Your objective:
Collect each line of the records containing the string "Learning".

Records:
=== Begin Enclosure ===
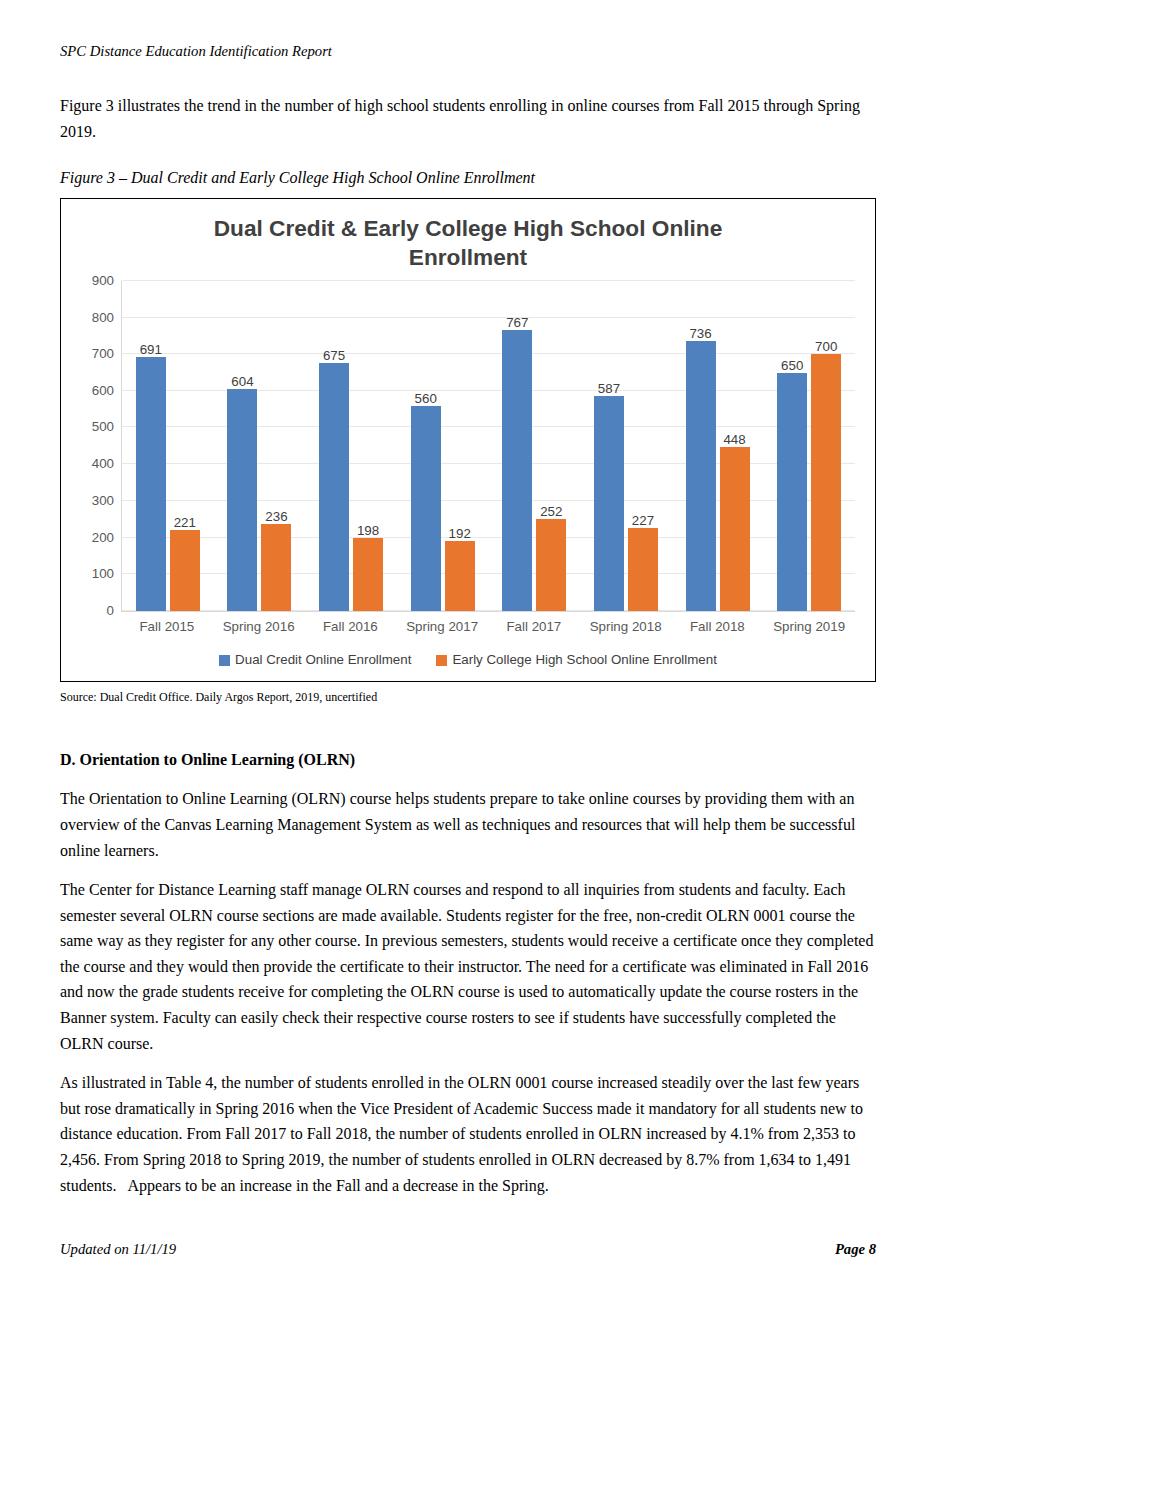SPC Distance Education Identification Report
Figure 3 illustrates the trend in the number of high school students enrolling in online courses from Fall 2015 through Spring 2019.
Figure 3 – Dual Credit and Early College High School Online Enrollment
Dual Credit & Early College High School Online
Enrollment
900
800
700
600
500
400
300
200
100
0
691
221
604
236
675
198
560
192
767
252
587
227
736
448
650
700
Fall 2015
Spring 2016
Fall 2016
Spring 2017
Fall 2017
Spring 2018
Fall 2018
Spring 2019
Dual Credit Online Enrollment
Early College High School Online Enrollment
Source: Dual Credit Office. Daily Argos Report, 2019, uncertified
D. Orientation to Online Learning (OLRN)
The Orientation to Online Learning (OLRN) course helps students prepare to take online courses by providing them with an overview of the Canvas Learning Management System as well as techniques and resources that will help them be successful online learners.
The Center for Distance Learning staff manage OLRN courses and respond to all inquiries from students and faculty. Each semester several OLRN course sections are made available. Students register for the free, non-credit OLRN 0001 course the same way as they register for any other course. In previous semesters, students would receive a certificate once they completed the course and they would then provide the certificate to their instructor. The need for a certificate was eliminated in Fall 2016 and now the grade students receive for completing the OLRN course is used to automatically update the course rosters in the Banner system. Faculty can easily check their respective course rosters to see if students have successfully completed the OLRN course.
As illustrated in Table 4, the number of students enrolled in the OLRN 0001 course increased steadily over the last few years but rose dramatically in Spring 2016 when the Vice President of Academic Success made it mandatory for all students new to distance education. From Fall 2017 to Fall 2018, the number of students enrolled in OLRN increased by 4.1% from 2,353 to 2,456. From Spring 2018 to Spring 2019, the number of students enrolled in OLRN decreased by 8.7% from 1,634 to 1,491 students. Appears to be an increase in the Fall and a decrease in the Spring.
Updated on 11/1/19 Page 8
=== End Enclosure ===
Exercise output:
D. Orientation to Online Learning (OLRN)
The Orientation to Online Learning (OLRN) course helps students prepare to take online courses by providing them with an overview of the Canvas Learning Management System as well as techniques and resources that will help them be successful online learners.
The Center for Distance Learning staff manage OLRN courses and respond to all inquiries from students and faculty. Each semester several OLRN course sections are made available. Students register for the free, non-credit OLRN 0001 course the same way as they register for any other course. In previous semesters, students would receive a certificate once they completed the course and they would then provide the certificate to their instructor. The need for a certificate was eliminated in Fall 2016 and now the grade students receive for completing the OLRN course is used to automatically update the course rosters in the Banner system. Faculty can easily check their respective course rosters to see if students have successfully completed the OLRN course.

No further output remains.